Sometimes, I have a sense that the Christian perspective offers a clearer way of saying this than the Buddhist, but I want to say something like, our experiences are always broken. There is no Utopia anywhere where a person feels completely 'in the zone', 24/7, and yet even the disconnecting experiences can be profoundly interesting. For example, one thing I noticed was that the more distanced I felt from the other participants in the site visit, the more my mind simply opened up to the surroundings, as though it were groping for some bigger or more mysterious way to be connected to the world. Picture the metaphor of falling: when there is no branch or leaf on which to grip, one has no choice but simply to fall and completely trust that there is going to be something at the bottom of it to keep one's body intact and buoyed. Or, one can even say that there is no need for a bottom anymore! Had it not been for the initial sense of 'not being a part of the group', I perhaps would have missed the moments when I might see something enveloping in the things around me.
Some of this reminds me a bit about Jill Bolte-Taylor, a neuroscientist who suffered a stroke and was able to report on the experience as she was undergoing it. Bolte-Taylor found that when the left side of her brain was no longer giving her directives or categorizing things according to preconceived labels, the right side was free to register the vastness of her surroundings, which she describes as a kind of Nirvana on earth. But at the time when this was happening, she suffered a great terror at first.
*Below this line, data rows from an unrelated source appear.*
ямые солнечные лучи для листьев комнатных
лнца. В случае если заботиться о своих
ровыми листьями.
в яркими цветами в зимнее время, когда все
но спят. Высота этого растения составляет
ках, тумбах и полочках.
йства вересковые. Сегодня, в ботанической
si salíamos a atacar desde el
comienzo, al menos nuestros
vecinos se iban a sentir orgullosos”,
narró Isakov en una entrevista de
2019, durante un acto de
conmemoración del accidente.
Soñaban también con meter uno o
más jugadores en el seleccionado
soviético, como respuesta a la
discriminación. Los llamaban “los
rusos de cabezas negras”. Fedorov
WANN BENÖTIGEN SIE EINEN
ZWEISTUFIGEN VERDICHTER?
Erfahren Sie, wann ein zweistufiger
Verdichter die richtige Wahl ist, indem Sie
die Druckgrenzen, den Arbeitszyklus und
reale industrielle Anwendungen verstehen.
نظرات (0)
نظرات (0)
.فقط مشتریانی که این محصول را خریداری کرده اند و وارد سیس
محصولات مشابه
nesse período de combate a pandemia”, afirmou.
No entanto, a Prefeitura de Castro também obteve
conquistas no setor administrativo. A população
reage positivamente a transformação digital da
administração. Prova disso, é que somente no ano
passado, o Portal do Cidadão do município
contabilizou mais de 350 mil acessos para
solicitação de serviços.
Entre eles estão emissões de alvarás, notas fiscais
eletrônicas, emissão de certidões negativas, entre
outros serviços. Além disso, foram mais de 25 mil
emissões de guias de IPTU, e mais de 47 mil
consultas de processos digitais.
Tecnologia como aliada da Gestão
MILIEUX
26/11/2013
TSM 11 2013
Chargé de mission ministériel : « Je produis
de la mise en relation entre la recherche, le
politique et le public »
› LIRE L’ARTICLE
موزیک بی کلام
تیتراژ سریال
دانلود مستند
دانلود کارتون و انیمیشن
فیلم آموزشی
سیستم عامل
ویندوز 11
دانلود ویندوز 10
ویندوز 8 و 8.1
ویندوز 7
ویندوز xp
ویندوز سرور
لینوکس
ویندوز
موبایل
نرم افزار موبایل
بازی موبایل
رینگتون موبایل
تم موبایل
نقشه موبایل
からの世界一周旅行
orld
Perhaps it was none other than the fear of losing control (coming from the left hemisphere) but I wonder if it's also not the fear of a bottomless world, where there are no words to signify what is happening to someone. Once a person gets over that initial fear, they gradually start to realize that these concepts they use to filter the world is not necessary for the world to reveal meaning, or be meaningful.
This experience I have had reminds me that sometimes a person needs to suffer a great period of meaninglessness or disconnection before they can start to appreciate a more profound way of being in the world. How can I describe this 'profound way'? Again, maybe it's best to keep it simple and say that it is a profound sense of trust: I don't need to hold onto the branches to stay afloat. I can trust that there is something greater than all individuals to whom they can entrust themselves. This is more important than being recognized within a community.